Sunday, April 2, 2023

Palm Sunday Year A (Matthew 26:14-27:66) God in the midst of chaos

 




The account of the passion really speaks for itself, but I would like to share a few thoughts with you.


I don’t know about you, but something I find very disturbing in our modern world, is the amount of corruption everywhere. Lying and cheating seem to be accepted as normal practice by many. We read about corruption in just about every government and every organisation, including the Church. Struggles for power, people being tortured. It is horrible to read about these things, and we often seem to be so helpless. Where is the loving God we speak about, who brings justice?

 

The readings today paint a similar picture. The only man who was completely innocent and who only did good throughout his life, is betrayed by a close friend, arrested, tortured, given an illegal trial—it was illegal according to their own law—and on the basis of false evidence is put to death.
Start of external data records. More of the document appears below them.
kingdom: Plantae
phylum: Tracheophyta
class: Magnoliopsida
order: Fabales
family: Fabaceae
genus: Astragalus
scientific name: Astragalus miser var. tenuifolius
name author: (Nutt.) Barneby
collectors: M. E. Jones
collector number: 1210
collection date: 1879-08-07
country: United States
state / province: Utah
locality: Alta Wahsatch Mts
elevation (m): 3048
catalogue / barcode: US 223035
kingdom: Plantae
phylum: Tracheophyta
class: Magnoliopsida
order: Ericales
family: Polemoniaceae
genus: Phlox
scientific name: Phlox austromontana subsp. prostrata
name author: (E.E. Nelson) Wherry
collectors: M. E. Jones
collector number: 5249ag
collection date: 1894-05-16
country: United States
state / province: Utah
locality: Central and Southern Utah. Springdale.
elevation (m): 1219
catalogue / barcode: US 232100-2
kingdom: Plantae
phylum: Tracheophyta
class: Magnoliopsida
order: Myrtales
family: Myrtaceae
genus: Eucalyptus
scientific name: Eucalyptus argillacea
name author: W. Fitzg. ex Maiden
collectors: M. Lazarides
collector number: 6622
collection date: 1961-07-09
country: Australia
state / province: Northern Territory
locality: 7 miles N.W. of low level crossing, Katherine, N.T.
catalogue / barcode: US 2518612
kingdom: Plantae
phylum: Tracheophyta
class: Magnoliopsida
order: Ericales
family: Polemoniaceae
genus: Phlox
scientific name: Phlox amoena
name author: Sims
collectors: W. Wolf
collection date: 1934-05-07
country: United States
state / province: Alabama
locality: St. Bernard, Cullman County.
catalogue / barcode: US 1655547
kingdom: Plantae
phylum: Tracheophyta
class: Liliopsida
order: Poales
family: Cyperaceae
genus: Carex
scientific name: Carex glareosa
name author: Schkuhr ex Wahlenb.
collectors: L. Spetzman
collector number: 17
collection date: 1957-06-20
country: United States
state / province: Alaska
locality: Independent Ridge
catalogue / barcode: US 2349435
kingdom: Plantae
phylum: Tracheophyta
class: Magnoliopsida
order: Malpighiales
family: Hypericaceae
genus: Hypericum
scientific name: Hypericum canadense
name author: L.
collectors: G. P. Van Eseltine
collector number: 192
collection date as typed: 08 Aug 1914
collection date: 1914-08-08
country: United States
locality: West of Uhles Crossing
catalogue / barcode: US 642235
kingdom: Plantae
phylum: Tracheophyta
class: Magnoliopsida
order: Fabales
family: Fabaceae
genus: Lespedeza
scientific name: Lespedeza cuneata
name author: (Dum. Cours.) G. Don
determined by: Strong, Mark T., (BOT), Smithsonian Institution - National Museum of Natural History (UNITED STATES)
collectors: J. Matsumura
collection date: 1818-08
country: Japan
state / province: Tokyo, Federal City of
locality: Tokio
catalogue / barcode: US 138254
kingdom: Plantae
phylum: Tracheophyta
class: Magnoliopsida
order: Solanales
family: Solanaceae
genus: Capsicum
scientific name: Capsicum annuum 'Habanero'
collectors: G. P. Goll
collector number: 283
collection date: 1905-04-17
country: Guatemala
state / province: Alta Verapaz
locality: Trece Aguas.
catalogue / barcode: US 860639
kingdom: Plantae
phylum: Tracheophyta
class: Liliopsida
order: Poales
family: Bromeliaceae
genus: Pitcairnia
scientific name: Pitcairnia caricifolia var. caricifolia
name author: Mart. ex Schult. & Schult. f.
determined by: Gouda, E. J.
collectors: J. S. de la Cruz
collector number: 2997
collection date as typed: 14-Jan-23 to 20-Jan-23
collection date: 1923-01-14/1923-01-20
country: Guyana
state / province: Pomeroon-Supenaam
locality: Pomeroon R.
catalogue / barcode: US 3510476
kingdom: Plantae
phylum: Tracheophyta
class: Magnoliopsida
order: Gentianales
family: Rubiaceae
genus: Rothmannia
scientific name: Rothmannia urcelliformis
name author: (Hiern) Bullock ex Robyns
Where is the justice in that? Where is our just and loving God? How could God allow such a terrible miscarriage of justice?

 




And yet out of all this chaos and terrible injustice, God brings about the most extraordinary good for the whole human race, something no one could ever have foreseen, but it happens by means of his suffering. Jesus makes it possible for us to go to heaven when we die. Because of this terrible evil, brought about by human hands, God does something unimaginably wonderful.

 

There is a line in the Exultet—the hymn sung at the beginning of the Easter Vigil—which says, ‘Oh necessary sin of Adam, which won for us so great a redeemer.’  ‘Oh necessary sin.’ If Adam and Eve hadn’t sinned, there would have been no need for the Incarnation and so we wouldn’t have Jesus. This event changed the whole course of history. Everything was different after this, but what was really going on at that time was not obvious. In fact no one knew what was really happening. It was only afterwards, when Jesus himself began to reveal it to the disciples, only then did they begin to understand what it all meant and even then it took a while for them to grasp it.

 

So is there a message in all of this for us today, apart from remembering what happened? Can these events still speak to us now? In many ways our modern, so called ‘civilised’ society sounds remarkably like the one Jesus lived in. There was great corruption then and there still is. But there is above all else, a message of hope in all this, that even though there is a lot of evil around us and there always has been, it doesn’t stop God from being present to us, and guiding us through the chaos, as it were. Not only that, but the very difficult events that we come up against, God can and does bring extraordinary good out of, even the worst of situations, but we don’t always see that good. All these events took place for our benefit and that is a reminder that God is just as much with us now as He was then. That is why we go over all these events each year, to remind ourselves what has happened, what God has done for us and that God is still with us, even in the midst of chaos.

 



Having the hope that our faith gives us, makes all the difference in the world. You can see in the faces of so many people, fear and anxiety, because they have nothing to put their hope in except other human beings. That is a sad way to live your life, because people will let us down. God is the only one who will not let us down, even though we may not see that until afterwards.

 

Oh necessary sin of Adam, which won for us so great a redeemer.’